No habrá ya duda o misterio que no llegue a ser plenamente comprensible. Para todos quedará clara la majestuosidad, genialidad, omnipotencia, omnisapiensia y omnipresencia de Dios. Todo cantará a una sola voz: “Santo, Santo, Santo eres Señor, Dios de Gloria y Majestad. De todos fluirá ese canto, nadie podrá quedarse callado, todos concordaremos en que el Padre celestial y solo Él, es el Padre que todos queremos tener y que lo más Santo de nosotros es sabernos amados por Él, adoptados cómo hijos, para gozar con Él por toda la eternidad”.

La Resurrección de Jesús no es un acontecimiento religioso o espiritual. Es algo que incluye toda la materia, toda la Naturaleza, todos los hombres, todas las personas: Divinas (Padre, Hijo y Espíritu Santo), las personas angélicas y las personas humanas, que fueron capaces de reconocer, mientras vivían en la tierra, que todo le pertenece a Dios, también nuestros espíritus, pero que Él nos los ha entregado para que como dueños y señores, nos ofrezcamos libremente a Él y lo aceptemos como nuestro Padre y Dios.

La justicia consiste en dar a cada quien lo que se merece. La justicia de todas las creaturas es reconocer que le pertenecemos a Él y que el valor de nuestra vida depende de la capacidad que desarrollemos para parecernos a Él y poder mostrar con nuestras obras que somos verdaderos hijos suyos, que al vernos todos puedan decir “de tal Palo, tal astilla”, así como Cristo nos mostró la grandeza de la confianza absoluta en la bondad del Padre, incluso cuando todo parecía desesperado y perdido en la cruz.

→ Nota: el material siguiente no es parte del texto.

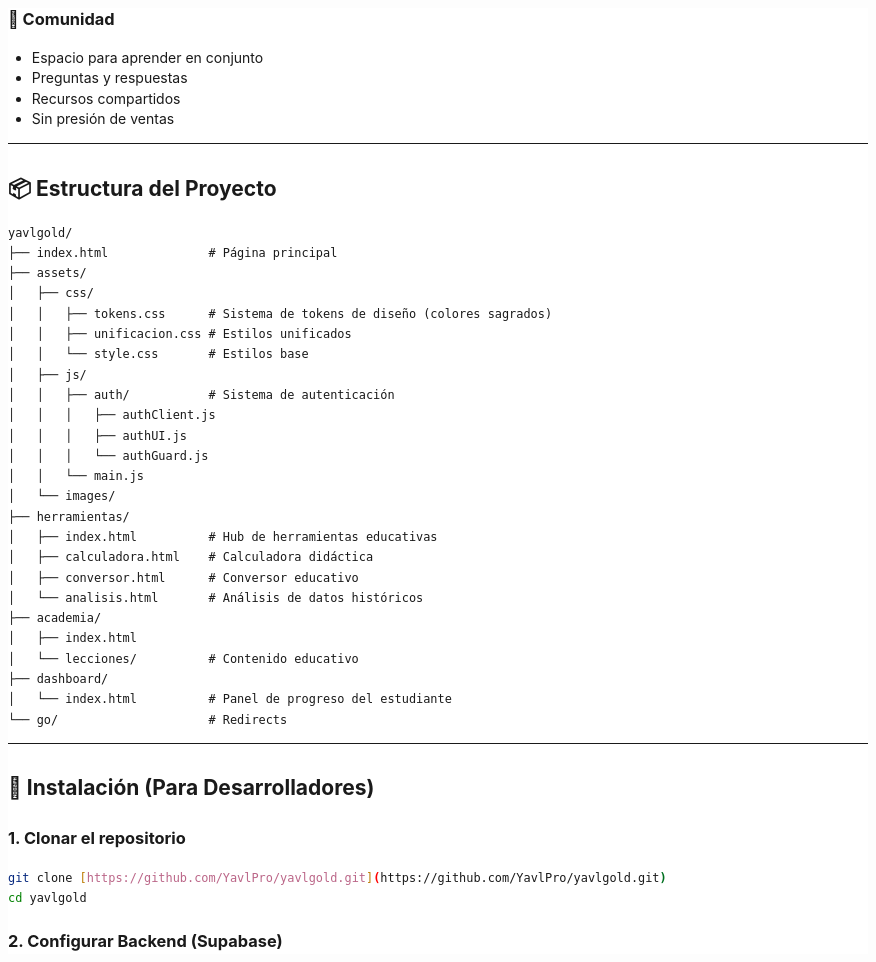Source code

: ### 👥 Comunidad
- Espacio para aprender en conjunto
- Preguntas y respuestas
- Recursos compartidos
- Sin presión de ventas

---

## 📦 Estructura del Proyecto

```
yavlgold/
├── index.html              # Página principal
├── assets/
│   ├── css/
│   │   ├── tokens.css      # Sistema de tokens de diseño (colores sagrados)
│   │   ├── unificacion.css # Estilos unificados
│   │   └── style.css       # Estilos base
│   ├── js/
│   │   ├── auth/           # Sistema de autenticación
│   │   │   ├── authClient.js
│   │   │   ├── authUI.js
│   │   │   └── authGuard.js
│   │   └── main.js
│   └── images/
├── herramientas/
│   ├── index.html          # Hub de herramientas educativas
│   ├── calculadora.html    # Calculadora didáctica
│   ├── conversor.html      # Conversor educativo
│   └── analisis.html       # Análisis de datos históricos
├── academia/
│   ├── index.html
│   └── lecciones/          # Contenido educativo
├── dashboard/
│   └── index.html          # Panel de progreso del estudiante
└── go/                     # Redirects

```

---

## 🚀 Instalación (Para Desarrolladores)

### 1. Clonar el repositorio
```bash
git clone [https://github.com/YavlPro/yavlgold.git](https://github.com/YavlPro/yavlgold.git)
cd yavlgold
```

### 2. Configurar Backend (Supabase)
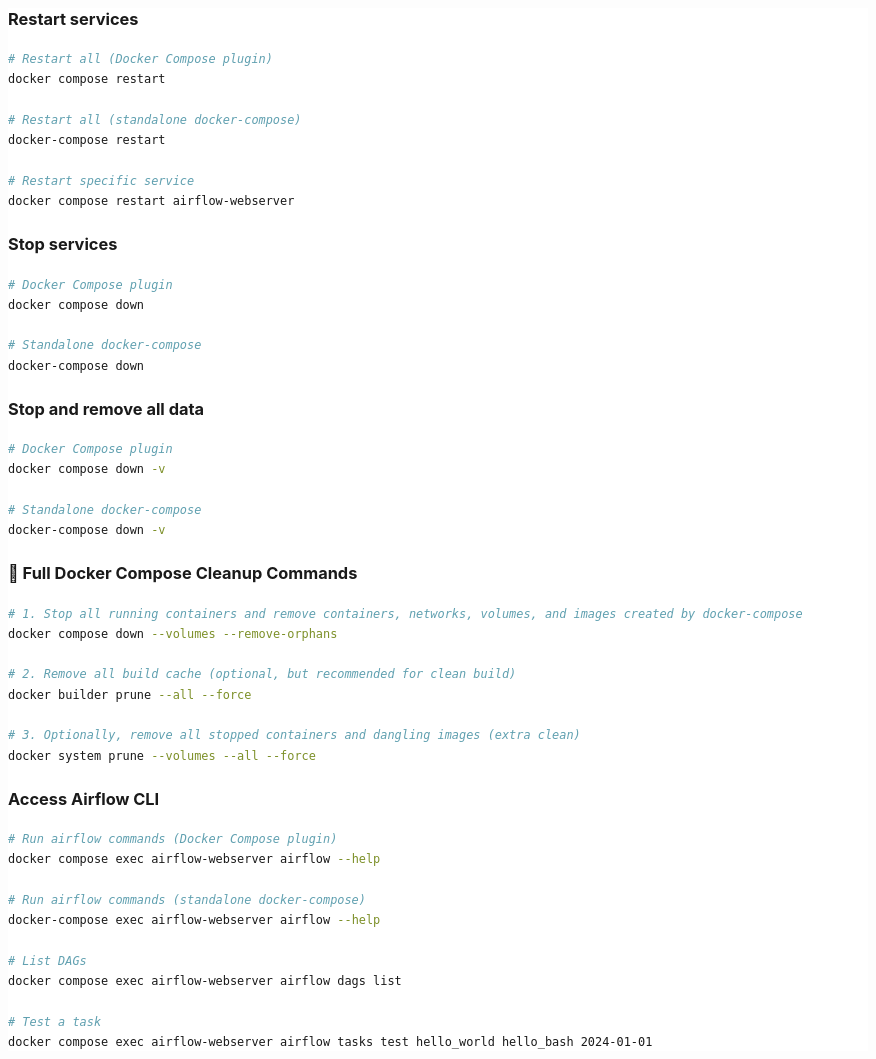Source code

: ### Restart services
```bash
# Restart all (Docker Compose plugin)
docker compose restart

# Restart all (standalone docker-compose)
docker-compose restart

# Restart specific service
docker compose restart airflow-webserver
```

### Stop services
```bash
# Docker Compose plugin
docker compose down

# Standalone docker-compose
docker-compose down
```

### Stop and remove all data
```bash
# Docker Compose plugin
docker compose down -v

# Standalone docker-compose  
docker-compose down -v
```

### 🧹 Full Docker Compose Cleanup Commands
```bash
# 1. Stop all running containers and remove containers, networks, volumes, and images created by docker-compose
docker compose down --volumes --remove-orphans

# 2. Remove all build cache (optional, but recommended for clean build)
docker builder prune --all --force

# 3. Optionally, remove all stopped containers and dangling images (extra clean)
docker system prune --volumes --all --force
```

### Access Airflow CLI
```bash
# Run airflow commands (Docker Compose plugin)
docker compose exec airflow-webserver airflow --help

# Run airflow commands (standalone docker-compose)
docker-compose exec airflow-webserver airflow --help

# List DAGs
docker compose exec airflow-webserver airflow dags list

# Test a task
docker compose exec airflow-webserver airflow tasks test hello_world hello_bash 2024-01-01
```
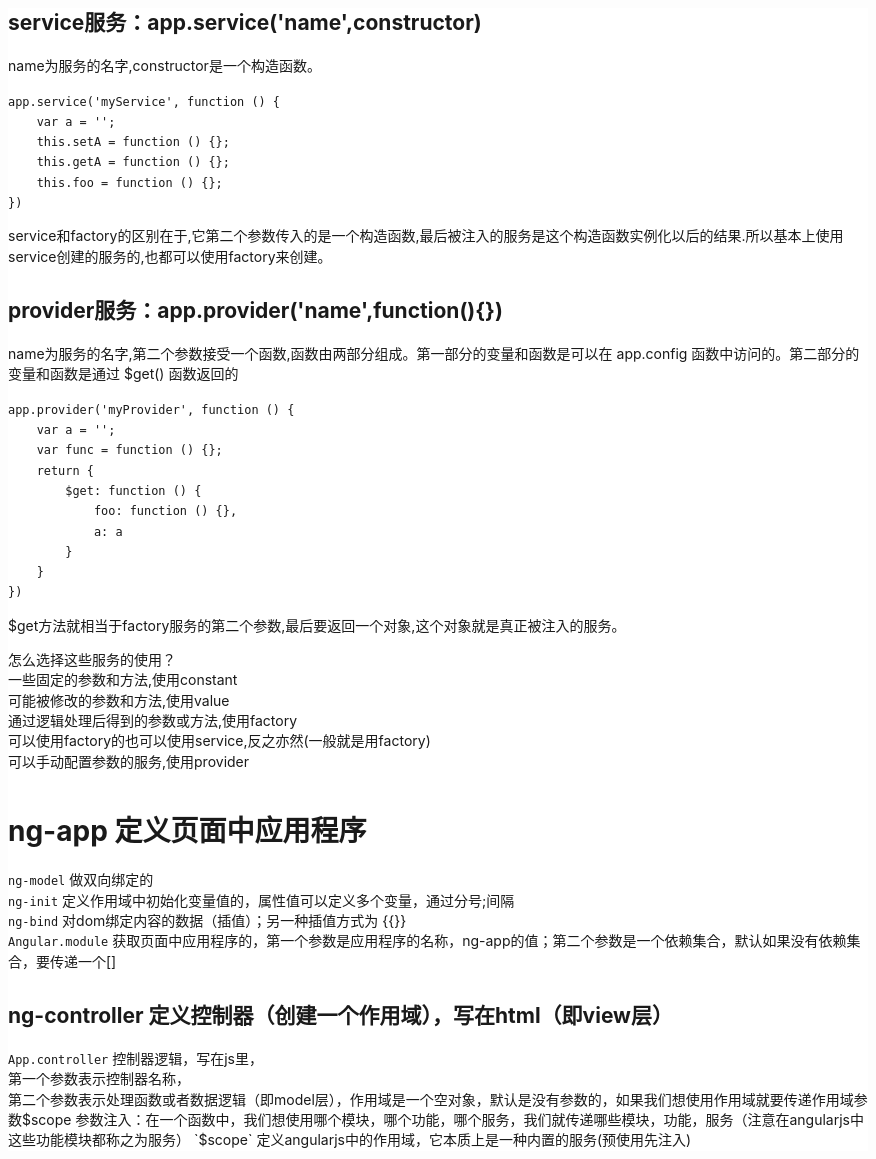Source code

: ## service服务：app.service('name',constructor)
name为服务的名字,constructor是一个构造函数。
```angularjs
app.service('myService', function () {
    var a = '';
    this.setA = function () {};
    this.getA = function () {};
    this.foo = function () {};
})
```
service和factory的区别在于,它第二个参数传入的是一个构造函数,最后被注入的服务是这个构造函数实例化以后的结果.所以基本上使用service创建的服务的,也都可以使用factory来创建。

## provider服务：app.provider('name',function(){})
name为服务的名字,第二个参数接受一个函数,函数由两部分组成。第一部分的变量和函数是可以在 app.config 函数中访问的。第二部分的变量和函数是通过 $get() 函数返回的
```angularjs
app.provider('myProvider', function () {
    var a = '';
    var func = function () {};
    return {
        $get: function () {
            foo: function () {},
            a: a
        }
    }
})
```
$get方法就相当于factory服务的第二个参数,最后要返回一个对象,这个对象就是真正被注入的服务。

怎么选择这些服务的使用？  
一些固定的参数和方法,使用constant  
可能被修改的参数和方法,使用value  
通过逻辑处理后得到的参数或方法,使用factory  
可以使用factory的也可以使用service,反之亦然(一般就是用factory)  
可以手动配置参数的服务,使用provider


# ng-app 定义页面中应用程序
`ng-model` 做双向绑定的  
`ng-init` 定义作用域中初始化变量值的，属性值可以定义多个变量，通过分号;间隔  
`ng-bind` 对dom绑定内容的数据（插值）；另一种插值方式为 {{}}  
`Angular.module` 获取页面中应用程序的，第一个参数是应用程序的名称，ng-app的值；第二个参数是一个依赖集合，默认如果没有依赖集合，要传递一个[]  
## ng-controller 定义控制器（创建一个作用域），写在html（即view层）  
`App.controller` 控制器逻辑，写在js里，  
第一个参数表示控制器名称，  
第二个参数表示处理函数或者数据逻辑（即model层），作用域是一个空对象，默认是没有参数的，如果我们想使用作用域就要传递作用域参数$scope  
参数注入：在一个函数中，我们想使用哪个模块，哪个功能，哪个服务，我们就传递哪些模块，功能，服务（注意在angularjs中这些功能模块都称之为服务）
`$scope` 定义angularjs中的作用域，它本质上是一种内置的服务(预使用先注入)
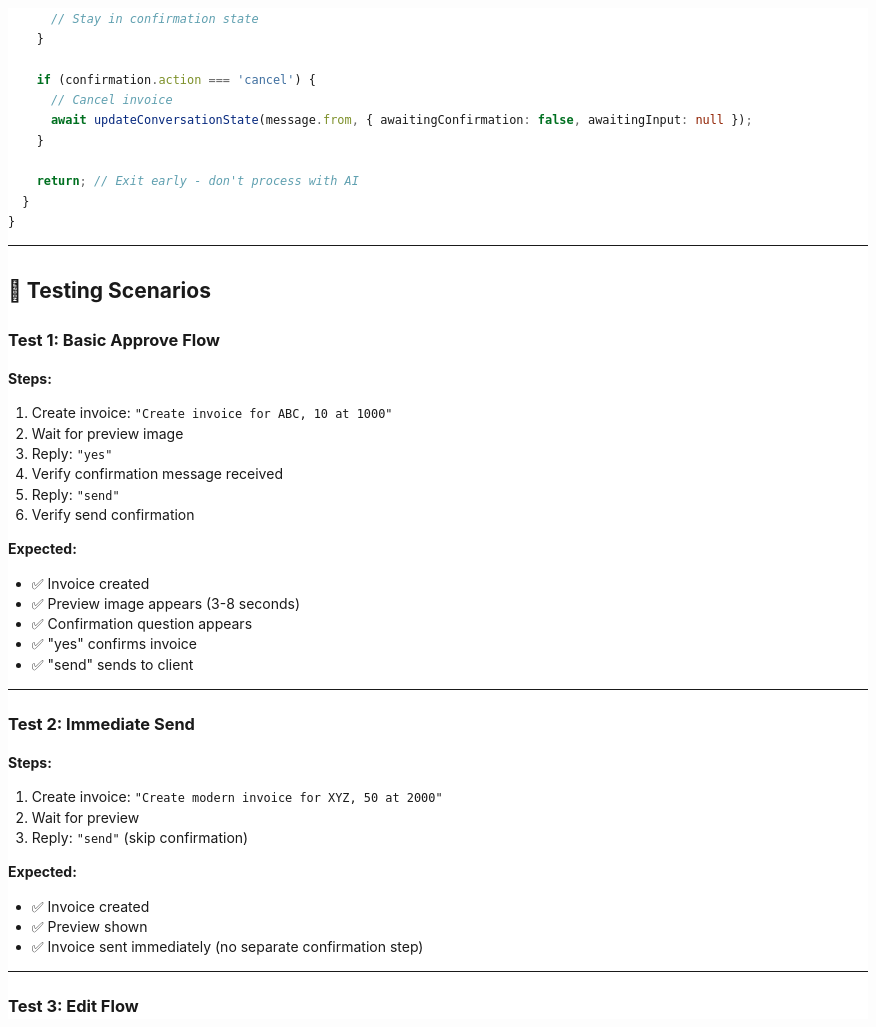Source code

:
 ```typescript
      // Stay in confirmation state
    }

    if (confirmation.action === 'cancel') {
      // Cancel invoice
      await updateConversationState(message.from, { awaitingConfirmation: false, awaitingInput: null });
    }

    return; // Exit early - don't process with AI
  }
}
```

---

## 🧪 Testing Scenarios

### Test 1: Basic Approve Flow

**Steps:**
1. Create invoice: `"Create invoice for ABC, 10 at 1000"`
2. Wait for preview image
3. Reply: `"yes"`
4. Verify confirmation message received
5. Reply: `"send"`
6. Verify send confirmation

**Expected:**
- ✅ Invoice created
- ✅ Preview image appears (3-8 seconds)
- ✅ Confirmation question appears
- ✅ "yes" confirms invoice
- ✅ "send" sends to client

---

### Test 2: Immediate Send

**Steps:**
1. Create invoice: `"Create modern invoice for XYZ, 50 at 2000"`
2. Wait for preview
3. Reply: `"send"` (skip confirmation)

**Expected:**
- ✅ Invoice created
- ✅ Preview shown
- ✅ Invoice sent immediately (no separate confirmation step)

---

### Test 3: Edit Flow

Nuestro mayor pecado es robarle la gloria a Dios y, la mayor conversión consiste en entregarle la vida, que no es otra cosa que volverse su representante en la tierra, tal y como nos enseñó Jesús. Si vivimos con Cristo, resucitaremos con Cristo. Y para desgracia de quienes no buscaron saber quién es el Padre de su propio espíritu, se quedarán siendo eternamente como fueron en la tierra. Sin poder entender ni gozar el concierto de la Nueva Creación para Dios Hijo como el aplauso que el Padre le da a su Hijo Rey. Y el canto puro, hermoso, fuerte, invencible, inspirador de todas las personas humanas y divinas al Padre por su eterna Gloria.

¿Quién en su sano juicio no enloquecería de felicidad siendo participe de tanto Amor hecho visible? ¿Quién por dura que fuera su vida en esta vida no se sentiría honrado y bendecido a ser invitado al Reinado de Dios en la tierra y en cada corazón humano?

Todos tendremos que cruzar la puerta de la muerte y todos vamos a resucitar con el mismo cuerpo, pero con una materia o biología distinta: nueva, impasible (que no pueda sentir dolor) e inmortal; pero no todos se llenarán de la gloria de Dios sino solo aquellos que la buscaron en la tierra. Aquellos que buscaron con su vida al autor de la Vida.